A expectativa era exterior ao partido: era dos cidadãos. O problema de que o presidente Guebuza não se ia recandidatar e se queria ver a nova cara, essa era uma das expectativas. a questão de quem sobe, quem desce nos vários patamares do partido e, naturalmente, os problemas internos, que existem, e há várias opiniões no partido, e os protagonistas das várias opiniões como iriam dirimir as suas posições no Congresso e isso não apareceu. e, como tal não aconteceu, a expectativa acabou esvaziando-se neste aspecto. Do meu ponto de vista, o Congresso começou muito antes com o debate das teses.
Olhando para os órgãos eleitos, a sua composição, etc., considera que estão preparados para enfrentar estes desafios que o país atravessa?

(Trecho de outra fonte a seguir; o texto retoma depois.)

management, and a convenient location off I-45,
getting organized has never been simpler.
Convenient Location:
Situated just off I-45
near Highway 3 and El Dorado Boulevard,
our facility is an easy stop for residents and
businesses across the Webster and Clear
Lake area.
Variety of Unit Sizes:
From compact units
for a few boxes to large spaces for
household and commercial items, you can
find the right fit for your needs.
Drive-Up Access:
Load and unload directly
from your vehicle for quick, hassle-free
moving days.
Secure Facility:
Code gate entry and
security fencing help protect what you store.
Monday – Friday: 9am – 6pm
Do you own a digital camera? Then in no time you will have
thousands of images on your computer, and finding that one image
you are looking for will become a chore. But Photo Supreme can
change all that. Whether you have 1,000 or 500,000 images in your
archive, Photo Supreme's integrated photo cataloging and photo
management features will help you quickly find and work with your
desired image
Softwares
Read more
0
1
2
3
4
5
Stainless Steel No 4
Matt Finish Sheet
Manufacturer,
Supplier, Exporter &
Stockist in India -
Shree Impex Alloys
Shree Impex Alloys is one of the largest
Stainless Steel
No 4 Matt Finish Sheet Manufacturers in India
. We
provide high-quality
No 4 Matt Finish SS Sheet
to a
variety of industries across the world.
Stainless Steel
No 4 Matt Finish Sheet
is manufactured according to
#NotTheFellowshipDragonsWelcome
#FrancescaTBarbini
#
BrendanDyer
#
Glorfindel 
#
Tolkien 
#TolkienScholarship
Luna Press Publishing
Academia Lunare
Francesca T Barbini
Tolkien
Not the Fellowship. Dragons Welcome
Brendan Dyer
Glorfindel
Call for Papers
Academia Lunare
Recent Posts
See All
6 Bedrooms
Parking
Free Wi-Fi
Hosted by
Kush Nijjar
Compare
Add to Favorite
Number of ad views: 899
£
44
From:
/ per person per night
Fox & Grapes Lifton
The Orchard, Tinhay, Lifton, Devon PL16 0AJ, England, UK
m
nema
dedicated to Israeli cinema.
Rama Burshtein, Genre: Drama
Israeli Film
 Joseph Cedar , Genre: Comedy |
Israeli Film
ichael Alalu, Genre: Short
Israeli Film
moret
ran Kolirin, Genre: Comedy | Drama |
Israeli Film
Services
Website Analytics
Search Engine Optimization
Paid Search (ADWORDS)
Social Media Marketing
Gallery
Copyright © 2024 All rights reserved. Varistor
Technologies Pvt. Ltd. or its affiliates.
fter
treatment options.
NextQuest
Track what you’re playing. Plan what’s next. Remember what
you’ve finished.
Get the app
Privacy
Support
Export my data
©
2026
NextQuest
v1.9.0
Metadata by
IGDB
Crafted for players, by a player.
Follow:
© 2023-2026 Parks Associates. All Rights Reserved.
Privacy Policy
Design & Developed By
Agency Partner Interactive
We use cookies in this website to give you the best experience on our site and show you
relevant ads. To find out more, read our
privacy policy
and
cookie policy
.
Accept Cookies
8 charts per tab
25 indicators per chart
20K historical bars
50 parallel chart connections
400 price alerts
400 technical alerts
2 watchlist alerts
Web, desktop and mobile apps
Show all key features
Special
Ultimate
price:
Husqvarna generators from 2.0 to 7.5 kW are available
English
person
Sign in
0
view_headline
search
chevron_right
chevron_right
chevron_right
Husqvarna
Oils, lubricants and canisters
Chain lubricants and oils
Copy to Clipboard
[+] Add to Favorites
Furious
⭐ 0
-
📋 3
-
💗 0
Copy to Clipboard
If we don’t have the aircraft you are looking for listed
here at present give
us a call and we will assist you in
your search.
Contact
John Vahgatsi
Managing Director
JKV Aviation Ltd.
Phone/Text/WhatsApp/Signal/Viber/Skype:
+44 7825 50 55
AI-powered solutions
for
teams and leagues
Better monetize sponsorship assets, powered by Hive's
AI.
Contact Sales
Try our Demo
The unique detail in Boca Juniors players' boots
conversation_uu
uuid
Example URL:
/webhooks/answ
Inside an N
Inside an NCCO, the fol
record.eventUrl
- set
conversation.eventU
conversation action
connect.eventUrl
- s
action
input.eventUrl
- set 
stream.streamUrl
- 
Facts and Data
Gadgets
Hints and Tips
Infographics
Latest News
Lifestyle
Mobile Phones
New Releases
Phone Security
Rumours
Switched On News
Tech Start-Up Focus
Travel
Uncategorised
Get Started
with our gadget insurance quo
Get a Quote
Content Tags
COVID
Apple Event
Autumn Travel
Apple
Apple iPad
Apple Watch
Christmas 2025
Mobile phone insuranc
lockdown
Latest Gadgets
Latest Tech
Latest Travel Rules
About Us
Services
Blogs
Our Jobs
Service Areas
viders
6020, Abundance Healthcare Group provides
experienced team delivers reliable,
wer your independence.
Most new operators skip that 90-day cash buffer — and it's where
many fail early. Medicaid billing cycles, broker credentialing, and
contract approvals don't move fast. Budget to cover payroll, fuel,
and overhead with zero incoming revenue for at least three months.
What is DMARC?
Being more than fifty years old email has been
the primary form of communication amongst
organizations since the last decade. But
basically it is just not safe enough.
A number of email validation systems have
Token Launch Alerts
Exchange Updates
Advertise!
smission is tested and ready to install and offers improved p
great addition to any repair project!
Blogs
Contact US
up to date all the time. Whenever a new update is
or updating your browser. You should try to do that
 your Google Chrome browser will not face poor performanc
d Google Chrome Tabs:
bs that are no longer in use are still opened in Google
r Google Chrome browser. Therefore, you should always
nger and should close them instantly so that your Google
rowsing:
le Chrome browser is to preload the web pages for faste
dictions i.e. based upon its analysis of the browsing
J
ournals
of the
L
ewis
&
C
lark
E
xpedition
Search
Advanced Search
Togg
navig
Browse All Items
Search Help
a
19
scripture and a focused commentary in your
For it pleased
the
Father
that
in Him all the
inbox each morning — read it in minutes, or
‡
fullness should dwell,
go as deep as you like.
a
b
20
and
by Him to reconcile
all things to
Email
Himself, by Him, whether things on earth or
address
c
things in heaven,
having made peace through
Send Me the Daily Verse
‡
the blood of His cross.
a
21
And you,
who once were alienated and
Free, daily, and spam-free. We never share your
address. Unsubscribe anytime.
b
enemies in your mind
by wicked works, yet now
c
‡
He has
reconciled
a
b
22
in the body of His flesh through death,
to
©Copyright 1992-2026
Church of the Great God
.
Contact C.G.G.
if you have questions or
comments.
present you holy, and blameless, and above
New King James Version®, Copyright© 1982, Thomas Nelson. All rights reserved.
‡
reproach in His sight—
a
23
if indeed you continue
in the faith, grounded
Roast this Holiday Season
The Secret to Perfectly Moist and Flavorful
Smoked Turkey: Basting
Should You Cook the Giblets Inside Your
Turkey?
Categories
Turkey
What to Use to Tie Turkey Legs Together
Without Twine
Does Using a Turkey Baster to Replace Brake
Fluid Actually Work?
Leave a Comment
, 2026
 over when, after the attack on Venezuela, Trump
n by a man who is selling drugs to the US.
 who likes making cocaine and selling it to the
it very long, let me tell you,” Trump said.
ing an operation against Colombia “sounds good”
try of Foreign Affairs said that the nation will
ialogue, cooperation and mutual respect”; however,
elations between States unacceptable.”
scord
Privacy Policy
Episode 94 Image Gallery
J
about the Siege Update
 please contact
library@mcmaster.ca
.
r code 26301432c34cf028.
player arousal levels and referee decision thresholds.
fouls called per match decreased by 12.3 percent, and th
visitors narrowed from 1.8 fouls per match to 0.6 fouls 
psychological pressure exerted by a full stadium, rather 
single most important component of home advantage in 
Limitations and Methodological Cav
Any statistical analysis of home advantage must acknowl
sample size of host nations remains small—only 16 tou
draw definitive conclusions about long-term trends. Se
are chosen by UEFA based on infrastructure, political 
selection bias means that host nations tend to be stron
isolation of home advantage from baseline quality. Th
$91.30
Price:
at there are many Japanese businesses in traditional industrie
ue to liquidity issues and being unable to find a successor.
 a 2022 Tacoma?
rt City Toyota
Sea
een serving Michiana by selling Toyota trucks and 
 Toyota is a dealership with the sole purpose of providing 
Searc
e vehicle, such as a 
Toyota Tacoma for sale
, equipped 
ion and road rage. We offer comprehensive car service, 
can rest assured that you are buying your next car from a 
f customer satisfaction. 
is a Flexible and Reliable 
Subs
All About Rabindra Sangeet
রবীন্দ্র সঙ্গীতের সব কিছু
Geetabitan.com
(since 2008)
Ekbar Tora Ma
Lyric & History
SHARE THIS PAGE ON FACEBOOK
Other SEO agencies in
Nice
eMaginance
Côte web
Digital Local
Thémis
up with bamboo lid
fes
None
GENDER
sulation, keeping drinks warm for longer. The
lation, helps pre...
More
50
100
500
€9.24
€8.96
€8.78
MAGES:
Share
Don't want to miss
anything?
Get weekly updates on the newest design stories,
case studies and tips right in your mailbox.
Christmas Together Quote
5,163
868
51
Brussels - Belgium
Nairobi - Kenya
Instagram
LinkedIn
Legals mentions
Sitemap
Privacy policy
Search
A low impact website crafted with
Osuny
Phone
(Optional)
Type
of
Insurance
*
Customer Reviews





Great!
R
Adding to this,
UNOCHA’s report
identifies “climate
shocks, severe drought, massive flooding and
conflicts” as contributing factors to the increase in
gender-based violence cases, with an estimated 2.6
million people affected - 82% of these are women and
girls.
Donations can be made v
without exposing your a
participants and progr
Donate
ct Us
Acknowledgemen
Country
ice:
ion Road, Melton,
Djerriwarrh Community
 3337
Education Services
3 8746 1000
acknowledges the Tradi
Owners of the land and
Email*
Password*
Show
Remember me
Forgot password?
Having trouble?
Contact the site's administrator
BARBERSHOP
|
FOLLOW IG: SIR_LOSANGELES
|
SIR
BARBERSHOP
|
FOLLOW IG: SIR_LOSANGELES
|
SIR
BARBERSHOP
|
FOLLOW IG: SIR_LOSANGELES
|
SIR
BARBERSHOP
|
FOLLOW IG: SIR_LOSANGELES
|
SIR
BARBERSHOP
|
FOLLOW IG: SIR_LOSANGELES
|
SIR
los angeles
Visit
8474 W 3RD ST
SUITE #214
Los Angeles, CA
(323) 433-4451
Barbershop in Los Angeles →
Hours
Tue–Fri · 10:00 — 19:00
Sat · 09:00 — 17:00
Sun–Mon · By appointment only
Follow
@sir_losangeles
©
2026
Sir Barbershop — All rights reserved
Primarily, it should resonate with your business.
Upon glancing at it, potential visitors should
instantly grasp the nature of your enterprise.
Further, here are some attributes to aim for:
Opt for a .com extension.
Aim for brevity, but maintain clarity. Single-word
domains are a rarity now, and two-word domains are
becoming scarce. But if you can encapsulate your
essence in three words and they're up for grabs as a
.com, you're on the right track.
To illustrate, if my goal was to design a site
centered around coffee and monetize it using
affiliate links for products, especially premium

A primeira tese que defendo é que a visão do presidente Guebuza vai continuar, estando ele ou não e, como tudo indica, ele não vai estar na presidência da República. O caso de combate à pobreza, etc., que ele iniciou em 2005, vai continuar porque ele procurou reforçar, à sua volta, uma equipa que comunga das suas convicções, ele estreitou este núcleo de coesão e penso que em 2017, no XI Congresso, provavelmente, vai haver a efectiva passagem de testemunho. Porque a geração de 25 de Setembro, biologicamente não estará em condições de ir para além de 2017, alguns mais resistentes, sim. Em 2014, vamos viver uma situação de perfeita passagem de testumunho, porque esta visão, este programa vai continuar mesmo sem ele na presidência da República, e mesmo na do partido.
NEGÓCIOS NO PAÍS
O país definiu que até 2015 tem que ser o melhor país para fazer negócios na região austral da África. Porém, nos últimos dois anos, temos estado a cair num índice internacional denominado “Doing Business” e a maior queda foi este ano: sete lugares. Será que estamos a caminhar certo?
Não! Não estamos a caminhar certo. É que a democraticidade de acesso ao negócio está a minguar. Há grupos de negócios que estão neste momento a assambarcar as oportunidades de negócios e, naturalmente, vão criando obstâculos a todos os outros que queiram chegar aos negócios. Faz-se holdings que têm interesses nas minas, nos transportes, na energia, etc. e, se for a ver, são os mesmos grupos que se vão ramificando, dificultando os pequenos para chegarem a este campo. Quando se fala de distribuição, está-se a falar nos vários patamares de bem-estar, mas também se fala de distribuição de oportunidades de negócios. De facto, nós estamos a descer porque a governação corporativa não está bem neste momento.
Em reacção, os governantes dizem que estes relatórios não reflectem o que se passa no nosso país. será que estamos preparados para ver os problemas e agirmos para resolver esta situação.
Nós temos instituições de pesquisa neste país com muita credibilidade, que fazem pesquisa real e podem fazer o levantamento de grupos económicos que existem e verifica-se que estes grupos são muito estreitos em relação a grandes pretendentes que querem entrar no mundo dos negócios no país, e isso vai provocando um recuo.
No fim do dia, podemos dizer que a riqueza do país está a ficar num grupo reduzido de pessoas?
Claro, porque você não tem acesso ao financiamento, você tem juros altíssimos, você não tem como criar a empresa que sobreviva. Uma série de coisas relacionadas com desenvolvimento corporativo. Por isso, não há democraticidade, é real isto, não é preciso olhar para longe.
Como sair disto, porque periga a nossa prosperidade e a própria paz?
Periga, essencialmente, a estabilidade social. O que está a passar-se em relação a transporte urbano é horrível, em relação a vias de comunicação é horrível, em termos de políticas agrícolas, não é bom. Portanto, estes grupos não podem responder por toda a economia do país. E o namoro aos mega-projectos é um namoro quase que indecente. O debate da opinião pública forte pode mudar a face do país.